Ce café parisien auquel fait référence Patrick Modiano, dans son roman Dans le café de la jeunesse perdue, paru en 2007, s’appelle en réalité « Chez Moineau ». C’est un café situé sur la Rive Gauche, plus exactement, au 22, rue du four, à Paris, Un lieu dans lequel, à l’aube des années 50, une bande de jeunes d’à peine 20 ans se retrouvaient pour tuer le temps, et autour de laquelle gravitait un certain Guy Debord. Des jeunes gens privés de leur enfance à cause la guerre, aux histoires familiales compliquées, sans vraiment d’idéal, et qui n’avaient qu’un seul désir : vivre au jour le jour, sans se poser de questions… buvant, baisant et se droguant… bref, brûlant la chandelle par les deux bouts.
Philippe Jaenada n’aurait peut-être jamais entendu parler de cette bande de « punks » avant l’heure, ne s’y serait peut-être jamais intéressé, s’il n’avait pas été intrigué par le destin que commun de l’un de ses membres, Jacqueline Harispe, dite « Kaki », morte à 20 ans, un jour de novembre 1953, après avoir sauté par la fenêtre d’une chambre d’hôtel.
Cette fille, il l’avait croisée quand il il a écrit son précédent roman, Au printemps des monstres. Curieux et même obsédé par cette période de l’après-guerre, Jaenada décide, à parti de ce fait divers, d’aller se replonger dans les archives, d’observer minutieusement les photos de Love on the left bank – un livre signé Ed Van der Lesken (1956), consacré aux jeunes qui fréquentent les cafés de Saint-Germain-des-Prés –, d’interroger ses contacts, pour en savoir un peu plus sur cette femme et sa bande de copains.
Pendant qu’il nous raconte le funeste destin de Kaki et de la bande des « Moineau », Philippe Jaenada effectue un tour de France en solitaire et en voiture, allant de ville en ville, par les côtes, les montagnes, traversant des communes pas très accueillantes, visitant des cités balnéaires quand la saison touristique est terminée. Il dort dans de petits hôtels et mange dans des restaurants peu fréquentés. Mais il écoute tout, enregistre tout.
Bien plus que ces digressions dont il le secret, – ceux qui ont lu ses précédents ouvrages savent de quoi il en retourne –, ce récit du tour de France d’un écrivain est encore une fois l’occasion pour Jaenada de nous parler de lui, de sa vie, de sa santé, de ses souvenirs de vacances, avec Anne-Catherine, sa femme, à Veules-les-Rose. Des rencontres parfois insolites qu’il fait, du whisky (bon ou mauvais) qu’il boit, et de l’aspect tristounet de ces villes qu’il traverse. Tout ça apporte une touche d’humour, de second degré et de légèreté qui tranche avec le récit bien sombre de la vie de Kaki.
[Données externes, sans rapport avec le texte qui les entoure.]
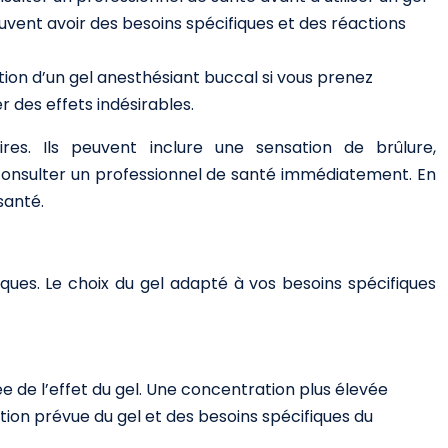
vent avoir des besoins spécifiques et des réactions
ation d’un gel anesthésiant buccal si vous prenez
 des effets indésirables.
res. Ils peuvent inclure une sensation de brûlure,
e consulter un professionnel de santé immédiatement. En
santé.
ues. Le choix du gel adapté à vos besoins spécifiques
ée de l’effet du gel. Une concentration plus élevée
ation prévue du gel et des besoins spécifiques du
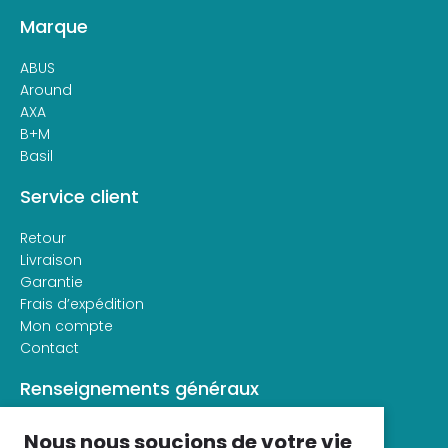
Marque
ABUS
Around
AXA
B+M
Basil
Service client
Retour
Livraison
Garantie
Frais d’expédition
Mon compte
Contact
Renseignements généraux
À propos de veloconfort
Nous nous soucions de votre vie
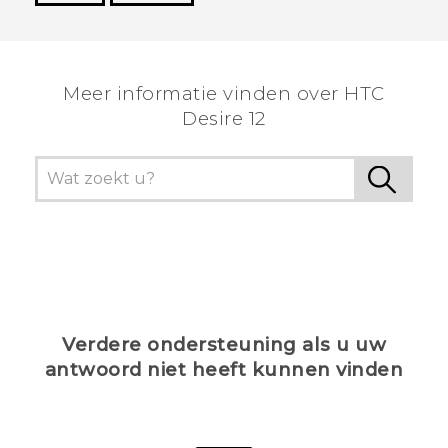
Dankuwel!
Meer informatie vinden over HTC
Desire 12
Verdere ondersteuning als u uw
antwoord niet heeft kunnen vinden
Ici, contrairement aux précédents livres, il n’est pas vraiment question d’enquête criminelle, de réexaminer des faits antérieurs qui ont amenés à telle ou telle condamnation comme c’était le cas avec La Serpe, Au printemps des mondes ou Sans preuve et sans aveu. Non, ici, Jaenada se contente (si l’on peut dire) de nous raconter qui étaient ces éternels enfants qui refusaient d’entrer dans le monde des adultes, d’où venaient ces « moineaux » comme ils les appellent, et surtout pourquoi Kaki a fini par passer par la fenêtre du 3e étage d’un hôtel parisien en 1953.
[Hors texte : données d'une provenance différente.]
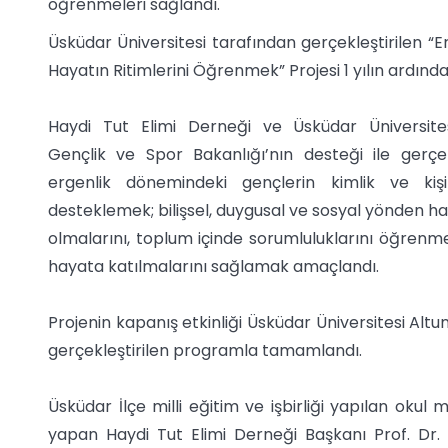
öğrenmeleri sağlandı.
Üsküdar Üniversitesi tarafından gerçekleştirilen “E
Hayatın Ritimlerini Öğrenmek” Projesi 1 yılın ardın
Haydi Tut Elimi Derneği ve Üsküdar Üniversites
Gençlik ve Spor Bakanlığı’nın desteği ile gerç
ergenlik dönemindeki gençlerin kimlik ve kişili
desteklemek; bilişsel, duygusal ve sosyal yönden ha
olmalarını, toplum içinde sorumluluklarını öğrenme
hayata katılmalarını sağlamak amaçlandı.
Projenin kapanış etkinliği Üsküdar Üniversitesi Al
gerçekleştirilen programla tamamlandı.
Üsküdar İlçe milli eğitim ve işbirliği yapılan okul
yapan Haydi Tut Elimi Derneği Başkanı Prof. Dr.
Riche de nombreux détails historiques, fourmillant de personnages – à tel point que l’on s’y perd parfois un peu entre les uns et les autres, entre les histoires de chacun –, La Désinvolture est une bien belle chose est peut-être moins captivant que ne l’étaient ses précédents livres, mais reste malgré tout très intéressant dans ce qu’il nous raconte, du portrait qu’il fait de ce Paris de l’après-guerre. On y retrouve bien sûr le style, le ton inimitable de cet auteur que l’on apprécie autant pour ce qu’il est que pour ce qu’il nous raconte sur lui et sur son rapport au temps qui passe. Car lire un livre de Philippe Jaenada, c’est se plonger dans l’univers d’un homme qui pose toujours un regard tendre, décalé, complice et parfois quelque peu fataliste sur ses contemporains. et rien que pour ça, ce livre mérite le détour.